• WHAT IS REQUIRED:
Return, unchanged and with no pictures, the lines below from the very first through the one that contains "his materiality making it transformed.".

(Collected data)

-.-.-

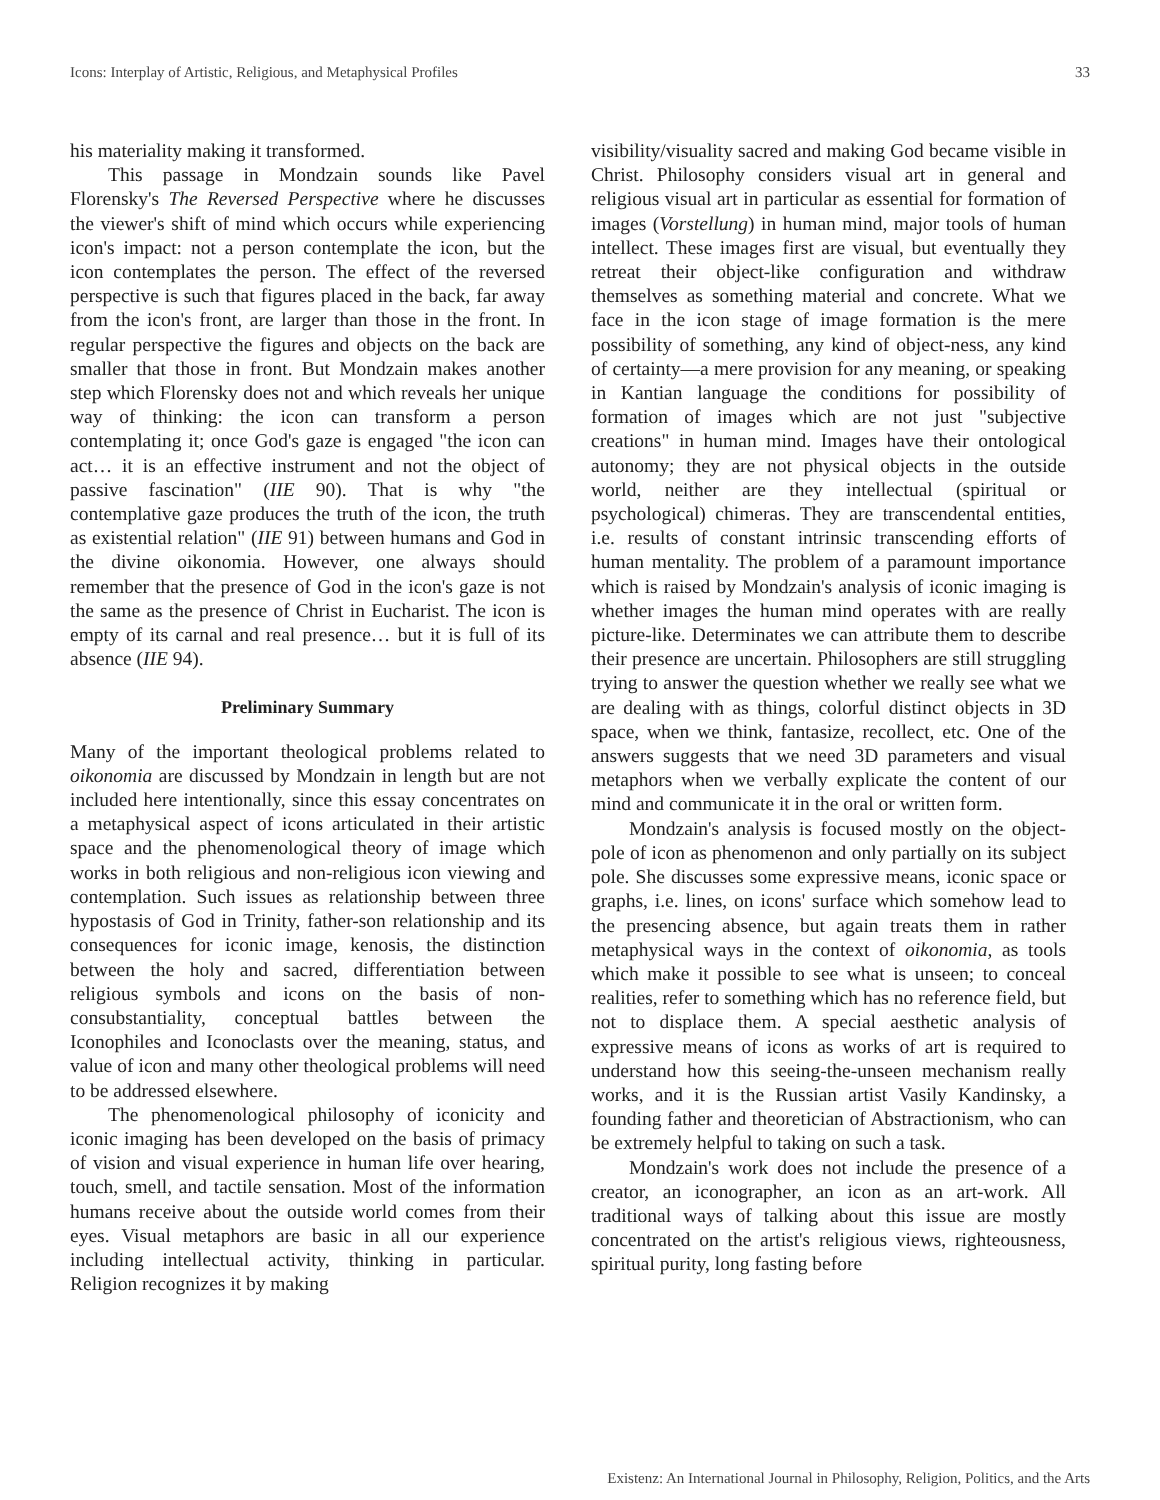Icons: Interplay of Artistic, Religious, and Metaphysical Profiles 33
his materiality making it transformed.
This passage in Mondzain sounds like Pavel Florensky's The Reversed Perspective where he discusses the viewer's shift of mind which occurs while experiencing icon's impact: not a person contemplate the icon, but the icon contemplates the person. The effect of the reversed perspective is such that figures placed in the back, far away from the icon's front, are larger than those in the front. In regular perspective the figures and objects on the back are smaller that those in front. But Mondzain makes another step which Florensky does not and which reveals her unique way of thinking: the icon can transform a person contemplating it; once God's gaze is engaged "the icon can act… it is an effective instrument and not the object of passive fascination" (IIE 90). That is why "the contemplative gaze produces the truth of the icon, the truth as existential relation" (IIE 91) between humans and God in the divine oikonomia. However, one always should remember that the presence of God in the icon's gaze is not the same as the presence of Christ in Eucharist. The icon is empty of its carnal and real presence… but it is full of its absence (IIE 94).
Preliminary Summary
Many of the important theological problems related to oikonomia are discussed by Mondzain in length but are not included here intentionally, since this essay concentrates on a metaphysical aspect of icons articulated in their artistic space and the phenomenological theory of image which works in both religious and non-religious icon viewing and contemplation. Such issues as relationship between three hypostasis of God in Trinity, father-son relationship and its consequences for iconic image, kenosis, the distinction between the holy and sacred, differentiation between religious symbols and icons on the basis of non-consubstantiality, conceptual battles between the Iconophiles and Iconoclasts over the meaning, status, and value of icon and many other theological problems will need to be addressed elsewhere.
The phenomenological philosophy of iconicity and iconic imaging has been developed on the basis of primacy of vision and visual experience in human life over hearing, touch, smell, and tactile sensation. Most of the information humans receive about the outside world comes from their eyes. Visual metaphors are basic in all our experience including intellectual activity, thinking in particular. Religion recognizes it by making
visibility/visuality sacred and making God became visible in Christ. Philosophy considers visual art in general and religious visual art in particular as essential for formation of images (Vorstellung) in human mind, major tools of human intellect. These images first are visual, but eventually they retreat their object-like configuration and withdraw themselves as something material and concrete. What we face in the icon stage of image formation is the mere possibility of something, any kind of object-ness, any kind of certainty—a mere provision for any meaning, or speaking in Kantian language the conditions for possibility of formation of images which are not just "subjective creations" in human mind. Images have their ontological autonomy; they are not physical objects in the outside world, neither are they intellectual (spiritual or psychological) chimeras. They are transcendental entities, i.e. results of constant intrinsic transcending efforts of human mentality. The problem of a paramount importance which is raised by Mondzain's analysis of iconic imaging is whether images the human mind operates with are really picture-like. Determinates we can attribute them to describe their presence are uncertain. Philosophers are still struggling trying to answer the question whether we really see what we are dealing with as things, colorful distinct objects in 3D space, when we think, fantasize, recollect, etc. One of the answers suggests that we need 3D parameters and visual metaphors when we verbally explicate the content of our mind and communicate it in the oral or written form.
Mondzain's analysis is focused mostly on the object-pole of icon as phenomenon and only partially on its subject pole. She discusses some expressive means, iconic space or graphs, i.e. lines, on icons' surface which somehow lead to the presencing absence, but again treats them in rather metaphysical ways in the context of oikonomia, as tools which make it possible to see what is unseen; to conceal realities, refer to something which has no reference field, but not to displace them. A special aesthetic analysis of expressive means of icons as works of art is required to understand how this seeing-the-unseen mechanism really works, and it is the Russian artist Vasily Kandinsky, a founding father and theoretician of Abstractionism, who can be extremely helpful to taking on such a task.
Mondzain's work does not include the presence of a creator, an iconographer, an icon as an art-work. All traditional ways of talking about this issue are mostly concentrated on the artist's religious views, righteousness, spiritual purity, long fasting before
Existenz: An International Journal in Philosophy, Religion, Politics, and the Arts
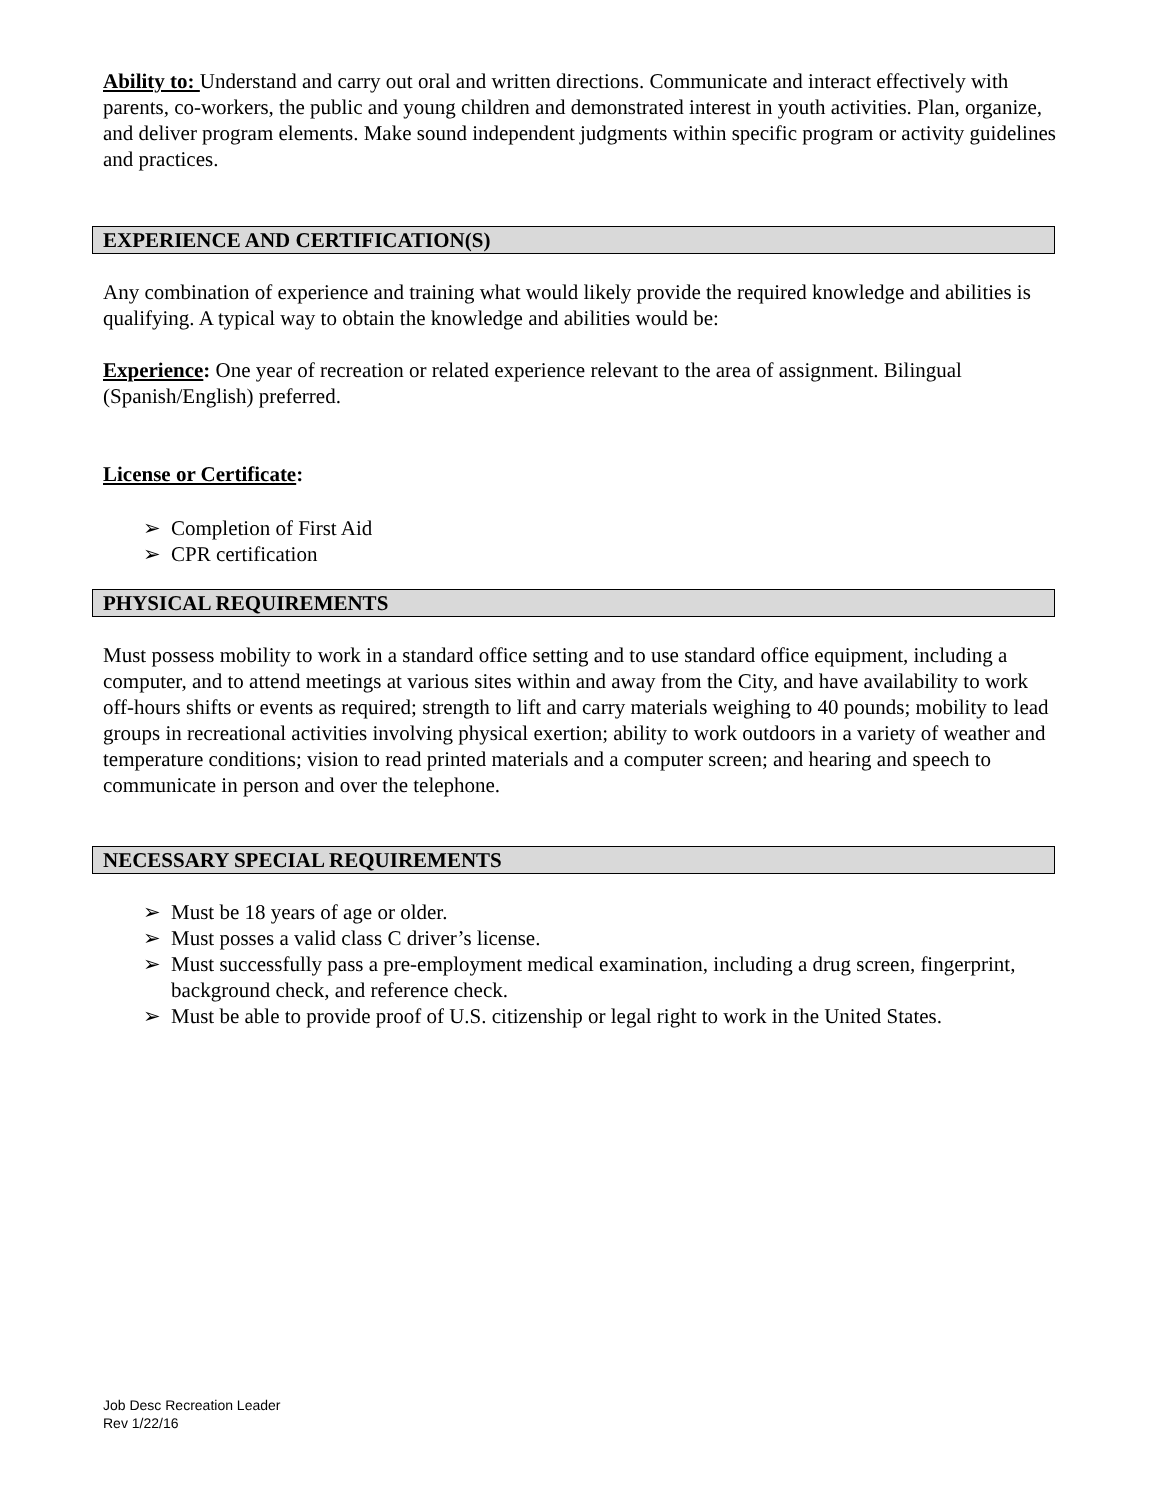Ability to: Understand and carry out oral and written directions. Communicate and interact effectively with parents, co-workers, the public and young children and demonstrated interest in youth activities. Plan, organize, and deliver program elements. Make sound independent judgments within specific program or activity guidelines and practices.
EXPERIENCE AND CERTIFICATION(S)
Any combination of experience and training what would likely provide the required knowledge and abilities is qualifying. A typical way to obtain the knowledge and abilities would be:
Experience: One year of recreation or related experience relevant to the area of assignment. Bilingual (Spanish/English) preferred.
License or Certificate:
➢ Completion of First Aid
➢ CPR certification
PHYSICAL REQUIREMENTS
Must possess mobility to work in a standard office setting and to use standard office equipment, including a computer, and to attend meetings at various sites within and away from the City, and have availability to work off-hours shifts or events as required; strength to lift and carry materials weighing to 40 pounds; mobility to lead groups in recreational activities involving physical exertion; ability to work outdoors in a variety of weather and temperature conditions; vision to read printed materials and a computer screen; and hearing and speech to communicate in person and over the telephone.
NECESSARY SPECIAL REQUIREMENTS
➢ Must be 18 years of age or older.
➢ Must posses a valid class C driver’s license.
➢ Must successfully pass a pre-employment medical examination, including a drug screen, fingerprint, background check, and reference check.
➢ Must be able to provide proof of U.S. citizenship or legal right to work in the United States.
Job Desc Recreation Leader
Rev 1/22/16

-.-.-

• EXERCISE OUTPUT:
Icons: Interplay of Artistic, Religious, and Metaphysical Profiles 33
his materiality making it transformed.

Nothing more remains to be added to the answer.